18 feb 2012 . Actualizado a las 07:00 h.

Resulta difícil imaginar un grupo de perros tirando de un trineo sobre la nieve en estas latitudes, pero en Galicia también hay mushers, y hoy tomarán Pontevedra para demostrar que canes y humanos, además de ser buenos amigos, pueden formar un gran equipo.

El mushing nació originalmente como un medio de transporte en los países nórdicos para desplazarse a través de la nieve. Con el tiempo, se convirtió en un deporte en el que el perro tira del hombre atado con un arnés. La modalidad más conocida es la que se practica en nieve, pero también se disputan competiciones en tierra.

El pontevedrés Julio Vázquez se inició en el mushing hace un par de años, casi por casualidad. «Siempre me gustó salir a correr con mi perro. Un día vi un reportaje por televisión sobre el mushing en tierra, y pensé que al fin había encontrado el modo de disfrutar de mi afición», recuerda. Julio comenzó a buscar información a través de Internet, y fue así como encontró a otros apasionados por el mushing en Galicia. «Mi mayor sorpresa fue descubrir que existía en Galicia un club para practicar este deporte, la Asociación de Cans Deportistas (ACADE)», afirma.
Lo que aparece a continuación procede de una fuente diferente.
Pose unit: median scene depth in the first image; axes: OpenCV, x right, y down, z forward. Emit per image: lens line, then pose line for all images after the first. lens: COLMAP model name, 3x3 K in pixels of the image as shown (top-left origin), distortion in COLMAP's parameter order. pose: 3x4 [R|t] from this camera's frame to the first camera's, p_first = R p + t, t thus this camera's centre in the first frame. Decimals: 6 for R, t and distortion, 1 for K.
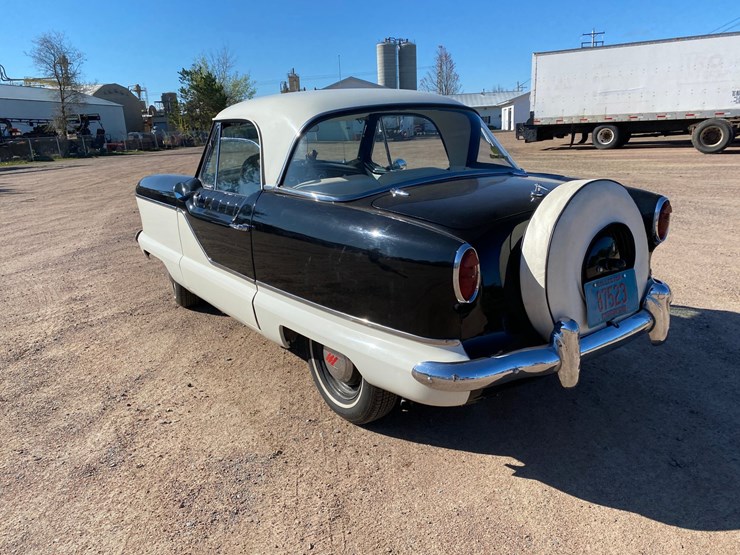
lens RADIAL K [[565.9, 0, 376.6], [0, 565.9, 284.9], [0, 0, 1]] dist [0.025871, -0.025557]
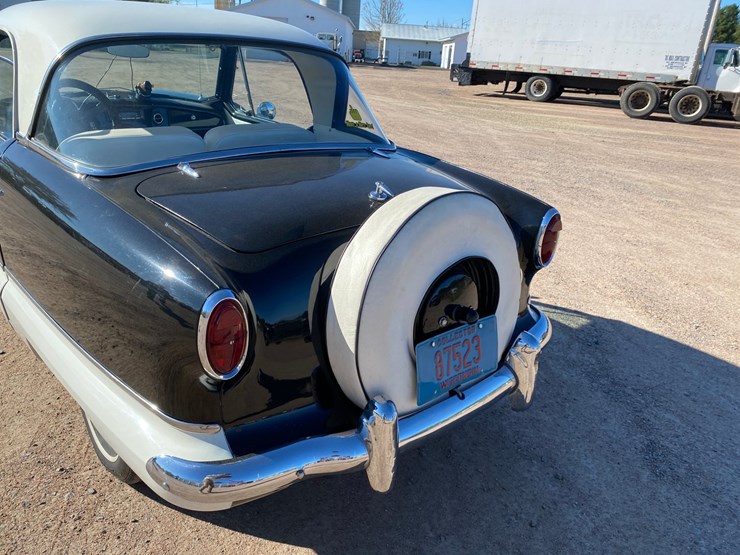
lens RADIAL K [[565.9, 0, 366.0], [0, 565.9, 282.1], [0, 0, 1]] dist [0.025871, -0.025557]
pose [[0.990736, 0.070179, 0.116264, 0.100692], [-0.082936, 0.990599, 0.108790, -0.067291], [-0.107537, -0.117425, 0.987242, 0.154703]]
Desde entonces, Julio compite junto a otros 20 compañeros en la Liga Gallega de mushing, que este año cumple su tercera edición y que hoy llega por primera vez a Pontevedra gracias a su insistencia por dar a conocer esta disciplina en la ciudad.

Un deporte que gana adeptos

A Xunqueira de Alba será el escenario donde perros y amos lucharán juntos por alzarse con el triunfo, en una competición que pone de relieve la sintonía que puede llegar a alcanzarse entre canes y humanos.

Sin embargo, conseguir que un perro cumpla con la disciplina de una competición no siempre es sencillo. «Está claro que un perro no es una persona. A veces le apetece más y otras veces menos. Pero a un perro normalmente le gusta hacer deporte, siempre están preparados para correr, para saltar...», señala.

Quizá la gran diferencia esté en el valor que cada uno le da a la victoria. Y es que, mientras el hombre sueña con la gloria del triunfo, el perro estará satisfecho con la galleta que le dará su amo si cumple su cometido.